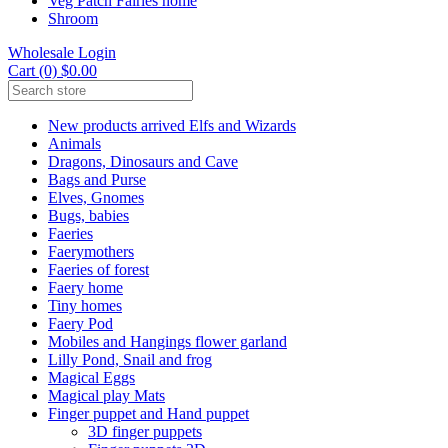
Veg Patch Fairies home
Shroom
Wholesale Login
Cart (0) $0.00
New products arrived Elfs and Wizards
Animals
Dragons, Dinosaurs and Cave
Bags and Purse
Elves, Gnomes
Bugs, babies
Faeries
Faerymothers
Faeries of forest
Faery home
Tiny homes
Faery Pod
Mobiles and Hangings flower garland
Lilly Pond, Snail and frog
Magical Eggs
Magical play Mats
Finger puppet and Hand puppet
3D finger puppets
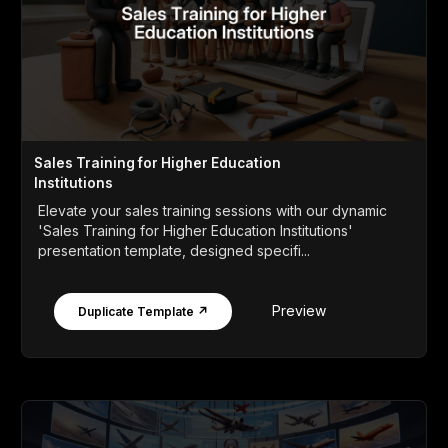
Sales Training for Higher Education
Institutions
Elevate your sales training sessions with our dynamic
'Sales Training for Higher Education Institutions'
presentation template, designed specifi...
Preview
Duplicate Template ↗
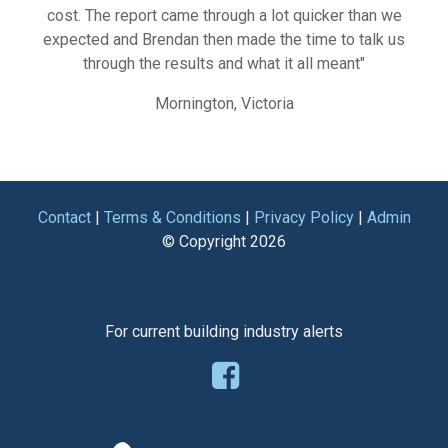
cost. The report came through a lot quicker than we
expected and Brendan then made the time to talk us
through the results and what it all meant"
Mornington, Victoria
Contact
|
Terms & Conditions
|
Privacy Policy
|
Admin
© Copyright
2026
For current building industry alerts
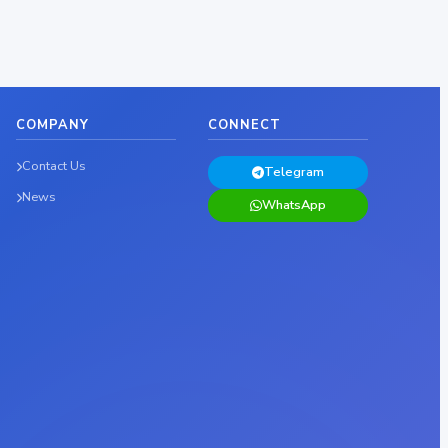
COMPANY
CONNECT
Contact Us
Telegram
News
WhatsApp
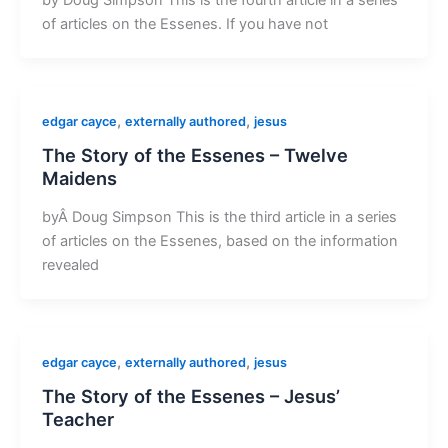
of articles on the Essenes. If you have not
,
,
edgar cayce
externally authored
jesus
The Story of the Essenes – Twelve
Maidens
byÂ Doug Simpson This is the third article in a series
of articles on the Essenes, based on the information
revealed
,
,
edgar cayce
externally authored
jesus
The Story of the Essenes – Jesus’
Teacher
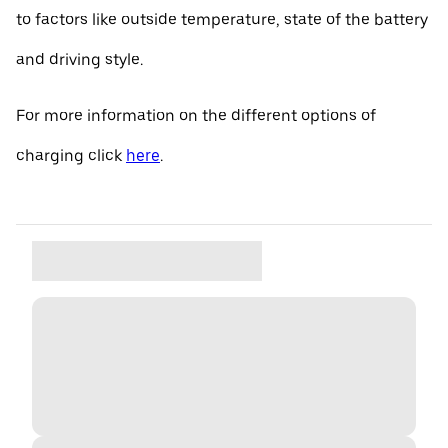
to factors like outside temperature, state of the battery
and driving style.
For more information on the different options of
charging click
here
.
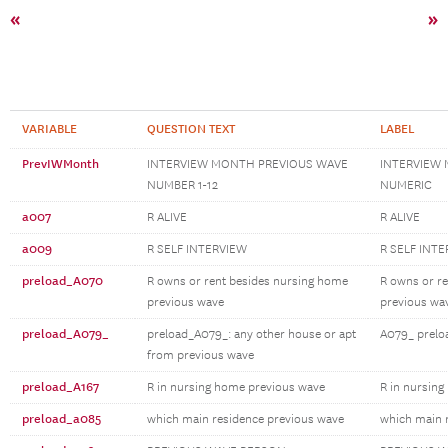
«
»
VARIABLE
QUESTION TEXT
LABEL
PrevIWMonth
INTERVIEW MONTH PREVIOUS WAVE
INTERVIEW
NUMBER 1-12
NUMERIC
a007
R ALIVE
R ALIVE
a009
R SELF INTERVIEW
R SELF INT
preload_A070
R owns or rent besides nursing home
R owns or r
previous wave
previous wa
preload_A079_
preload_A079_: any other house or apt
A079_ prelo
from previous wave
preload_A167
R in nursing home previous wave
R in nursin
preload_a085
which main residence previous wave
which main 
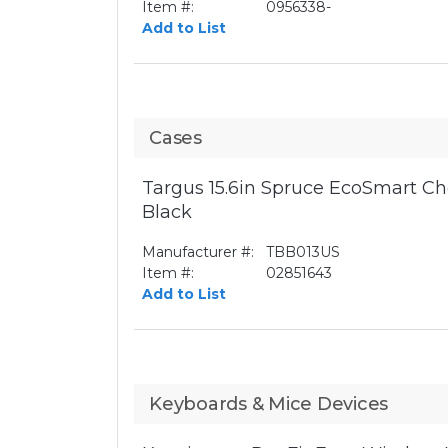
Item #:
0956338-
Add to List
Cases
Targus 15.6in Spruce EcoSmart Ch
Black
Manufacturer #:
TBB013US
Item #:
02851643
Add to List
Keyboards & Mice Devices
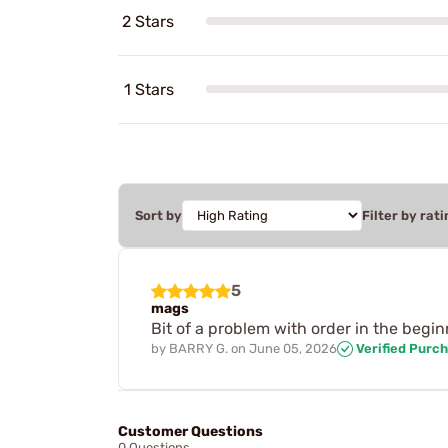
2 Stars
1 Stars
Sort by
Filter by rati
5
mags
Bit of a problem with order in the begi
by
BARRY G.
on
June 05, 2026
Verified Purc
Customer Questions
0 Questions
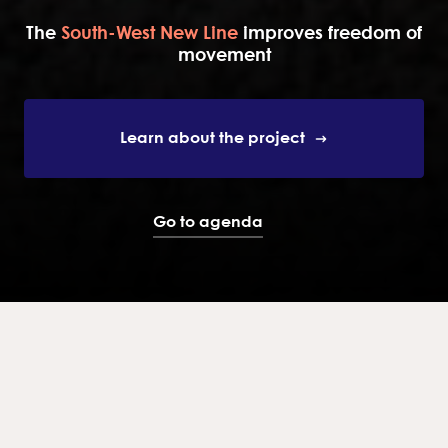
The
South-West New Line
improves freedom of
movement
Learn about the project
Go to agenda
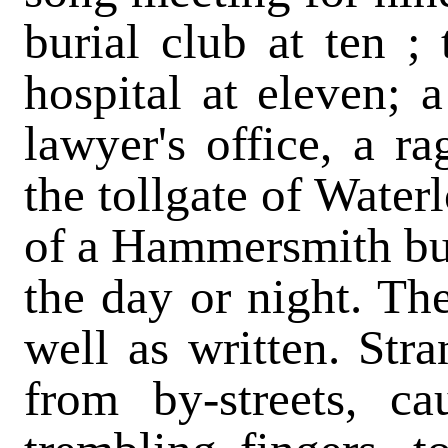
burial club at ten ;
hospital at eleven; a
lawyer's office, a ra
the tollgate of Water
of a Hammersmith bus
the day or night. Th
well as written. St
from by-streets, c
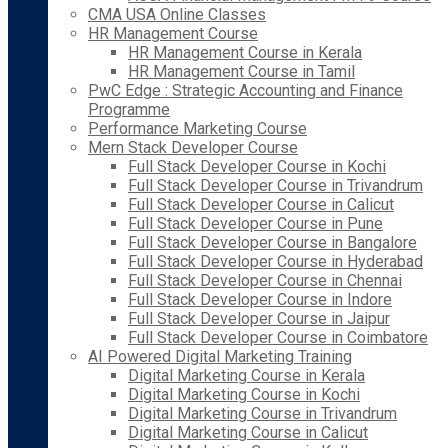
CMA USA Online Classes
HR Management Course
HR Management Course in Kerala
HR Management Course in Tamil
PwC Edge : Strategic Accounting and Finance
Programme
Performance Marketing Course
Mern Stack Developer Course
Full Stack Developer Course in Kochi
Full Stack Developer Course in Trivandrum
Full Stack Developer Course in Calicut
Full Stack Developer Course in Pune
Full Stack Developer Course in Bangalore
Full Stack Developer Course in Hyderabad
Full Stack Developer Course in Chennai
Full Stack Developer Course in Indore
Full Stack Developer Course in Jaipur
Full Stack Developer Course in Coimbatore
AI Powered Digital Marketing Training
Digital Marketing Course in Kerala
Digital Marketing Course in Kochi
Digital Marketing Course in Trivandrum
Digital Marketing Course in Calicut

★ ★ ★ ★ ★

Directive:
Recast the part of the material above that opens with the line containing "burial club at ten ;" and closes with the line containing "from by-streets, c" as a numbered list, both end lines included and blank lines omitted.

Solution to this problem:
1. burial club at ten ;
2. hospital at eleven; a
3. lawyer's office, a ra
4. the tollgate of Water
5. of a Hammersmith bus
6. the day or night. Th
7. well as written. St
8. from by-streets, c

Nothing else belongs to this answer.